There is data that has been recorded but not published, so you will never know about the context and you will not be able to reproduce the experiment. In this context, metadata holds a lot of potential but this is a very complex challenge – if you measure blood cholesterol, for example. Whether it comes from a fasting person or not would be contained in the metadata. I would argue that all of that is data but the contextual links between these data points is the metadata.
This is the area that I see ELN technologies providing a crucial role, as they can help to create links between different pieces and that is a core functionality of ELN.
The lab notebooks are places where you make those links but in theory, an ELN could help reproducibility by allowing future scientists to access data on protocols or instrument parameters that are not published in a scientific paper.
This is what drives the development of our product in the future. I would like to use the example of my car. I have a very old car that I drive because I do not need to go very far, I typically bike to work and so on. But I have this very old car, it is comfortable, I am used to it and so on but if I order an Uber and they pick me up in that type of car I would give them a very poor rating. What I am trying to say is that in science it is the same person asking the question who is also providing the answer. It is really this bias that the single person has. It is the same person that asks the question who then goes to the lab and finds the answer.

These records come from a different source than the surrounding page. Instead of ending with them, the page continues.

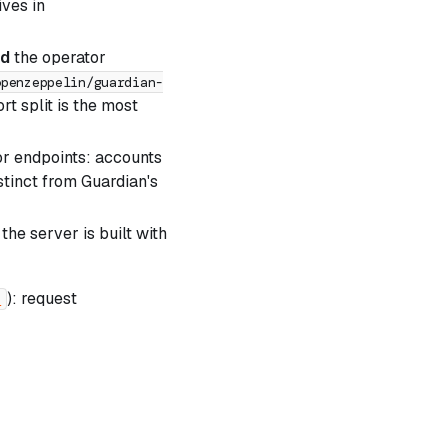
ives in
nd
the operator
openzeppelin/guardian-
t split is the most
or endpoints: accounts
istinct from Guardian's
he server is built with
): request
e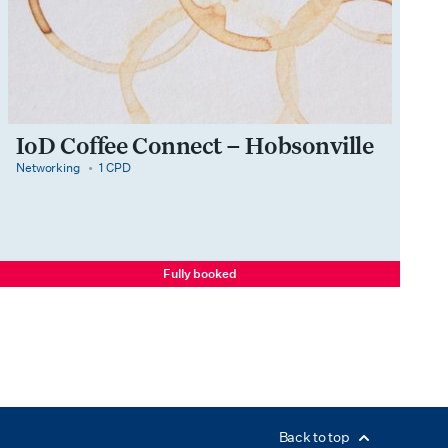
IoD Coffee Connect – Hobsonville
category
cpdPoints
Networking
1 CPD
Fully booked
Back to top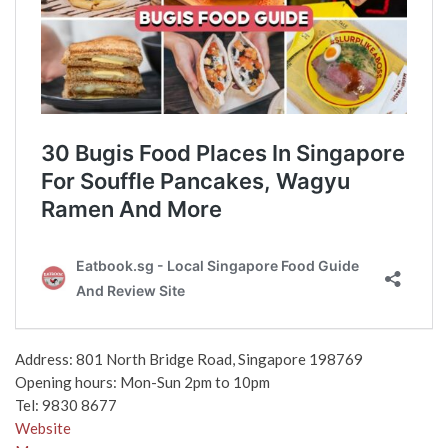
Address: 801 North Bridge Road, Singapore 198769
Opening hours: Mon-Sun 2pm to 10pm
Tel: 9830 8677
Website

This affects the quality of the data because we are recording it for ourselves primarily. What we are trying to do in SciNote is to decouple the interface. The part where you ask the questions, organising samples and so on when you are looking for the right protocols should be separated from the part where you are doing the experiments and trying to figure out the answer and explain how something works.
We are trying to create user interfaces that are suited for the two different mindsets that scientists use be it the same person or lab manager or professor that is asking the question and the lab technician that are doing the work.
We want to create an interface for them to have efficient communication and automate as much of the linking of data as possible. We want to automate the recording of metadata as much as possible.
How do you implement this in software?
This is the questions that we ask ourselves every day. I do not have a final answer but it drives us philosophically towards where we want to go. Standardisation is a key part, we have gone towards standardisation but we quickly come to a trap where we want to standardise data formats and this is something that is very different from what we are talking about now.
Really the only standard that all scientists agree on is that if you want to communicate a scientific discovery you need to write an introduction, material and methods, results, discussion and literature. That is fine because it encapsulates science very well. Understanding this structure and working our from this structure so we can standardise the way that questions are asked and defined so we can then measure quality and notify users about what is happening in the lab as results are being produced.
I do not think there is a simple answer to this question, it relies on a lot of detail and we need some time to pass for a lot of users to give feedback.
We are not there yet but this is the driving force behind where we want to go.